Study questions |
1. In the story of Jatu, how many hours was Jatu in labor in her village before being taken to a hospital?
2. Reproduce the stretch of the story of Jatu from "Jatu suffered extreme" through "did find healing.".

---- Selected extract

Jatu, Sierra Leone 2010


Jatu didn’t know exactly how old she was. She thought she might be 15, but her playful grin and bright pink polka dot nail polish suggested she was a lot younger.

Whatever her age, Jatu has already endured enough suffering to fill a life-time. Then again, her story isn’t all that unusual for a Sierra Leonean child-bride.

It all started well. Jatu speaks fondly of her courtship. She was pleased when a man of the village asked for her hand in marriage. Her parents made all the arrangements.

A year after the wedding Jatu found herself with-child. The pregnancy was trouble free, but the delivery was traumatic. Jatu was in labour for 24 pain-filled hours in her remote village. There was no access to medical care. Only after a relentless day and night of labour was she taken on the seemingly endless journey to a hospital in the next town.  It was there she finally delivered her stillborn baby.

Soon after the birth, Jatu realised she was leaking urine. Tragically, she had joined the estimated two million women and girls suffering from obstetric fistulas – because they had no access to the medical care they need during labour.

Jatu suffered extreme incontinence for months. But then her father-in-law heard of the Mercy Ship docked in Freetown in 2010 offering free surgery to correct this condition.

‘I was nervous to come to the ship, ‘Jatu explained,  but I was sure I would get healing here. ’And Jatu did find healing.

Jatu’s operation was a complete success. On the day she prepared to return to her village, the women on board the Mercy Ship gathered. Together they celebrated the recovery of Jatu and the other patients who had undergone the maternal reconstructive surgery. They were given new clothes to celebrate their renewed lives as they headed for home. Her health restored, she joyfully returned to her husband and family.

--------
---- Information

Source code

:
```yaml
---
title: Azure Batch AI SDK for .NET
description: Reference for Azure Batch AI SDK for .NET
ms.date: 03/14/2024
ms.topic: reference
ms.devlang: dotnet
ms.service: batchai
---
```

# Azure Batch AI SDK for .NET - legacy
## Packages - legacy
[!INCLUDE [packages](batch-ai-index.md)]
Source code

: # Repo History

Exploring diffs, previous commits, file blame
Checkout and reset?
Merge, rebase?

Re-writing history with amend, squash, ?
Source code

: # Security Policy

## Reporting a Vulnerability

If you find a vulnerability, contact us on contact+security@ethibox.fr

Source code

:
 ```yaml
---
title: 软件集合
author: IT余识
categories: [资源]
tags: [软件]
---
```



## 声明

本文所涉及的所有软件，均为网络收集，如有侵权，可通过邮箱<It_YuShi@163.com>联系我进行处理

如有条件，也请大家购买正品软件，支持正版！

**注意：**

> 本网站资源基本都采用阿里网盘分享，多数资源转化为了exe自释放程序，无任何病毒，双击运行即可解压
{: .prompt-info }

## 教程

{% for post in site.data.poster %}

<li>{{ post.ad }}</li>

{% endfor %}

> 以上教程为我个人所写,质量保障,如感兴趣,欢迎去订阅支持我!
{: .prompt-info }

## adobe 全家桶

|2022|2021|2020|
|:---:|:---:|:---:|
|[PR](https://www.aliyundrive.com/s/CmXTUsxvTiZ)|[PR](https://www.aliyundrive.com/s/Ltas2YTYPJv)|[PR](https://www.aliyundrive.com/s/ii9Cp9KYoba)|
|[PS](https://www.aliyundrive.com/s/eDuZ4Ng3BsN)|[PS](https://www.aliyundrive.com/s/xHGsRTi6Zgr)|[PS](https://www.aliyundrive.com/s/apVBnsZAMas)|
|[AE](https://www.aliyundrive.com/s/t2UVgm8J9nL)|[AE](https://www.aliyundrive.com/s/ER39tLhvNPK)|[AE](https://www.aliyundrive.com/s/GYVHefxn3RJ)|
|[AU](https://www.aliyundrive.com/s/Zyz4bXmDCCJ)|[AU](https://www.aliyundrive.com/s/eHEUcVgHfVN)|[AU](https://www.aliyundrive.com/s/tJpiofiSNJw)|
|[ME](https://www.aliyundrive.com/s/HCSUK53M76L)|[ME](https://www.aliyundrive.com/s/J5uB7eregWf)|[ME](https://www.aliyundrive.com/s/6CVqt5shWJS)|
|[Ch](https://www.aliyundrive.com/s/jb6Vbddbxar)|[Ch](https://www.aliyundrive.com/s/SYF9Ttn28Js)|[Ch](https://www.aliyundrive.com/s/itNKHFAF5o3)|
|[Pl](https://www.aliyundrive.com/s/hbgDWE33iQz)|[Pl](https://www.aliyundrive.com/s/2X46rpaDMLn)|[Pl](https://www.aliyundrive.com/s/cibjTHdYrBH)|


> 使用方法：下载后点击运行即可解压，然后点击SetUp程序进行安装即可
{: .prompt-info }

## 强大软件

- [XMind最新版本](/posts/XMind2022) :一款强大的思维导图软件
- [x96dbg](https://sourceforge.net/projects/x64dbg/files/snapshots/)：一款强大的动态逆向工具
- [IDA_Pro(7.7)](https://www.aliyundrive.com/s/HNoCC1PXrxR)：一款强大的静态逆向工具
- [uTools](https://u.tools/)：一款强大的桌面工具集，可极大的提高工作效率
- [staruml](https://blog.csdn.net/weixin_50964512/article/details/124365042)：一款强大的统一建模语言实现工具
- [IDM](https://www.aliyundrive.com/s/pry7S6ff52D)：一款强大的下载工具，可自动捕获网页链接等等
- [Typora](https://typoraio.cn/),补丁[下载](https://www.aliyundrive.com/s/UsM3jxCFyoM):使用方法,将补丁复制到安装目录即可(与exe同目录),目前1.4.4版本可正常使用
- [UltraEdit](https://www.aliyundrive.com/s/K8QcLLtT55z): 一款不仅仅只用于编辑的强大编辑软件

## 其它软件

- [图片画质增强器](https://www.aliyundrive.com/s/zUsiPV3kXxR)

--------

Exercise results |
1. 24 hours

2.
Jatu suffered extreme incontinence for months. But then her father-in-law heard of the Mercy Ship docked in Freetown in 2010 offering free surgery to correct this condition.

‘I was nervous to come to the ship, ‘Jatu explained,  but I was sure I would get healing here. ’And Jatu did find healing.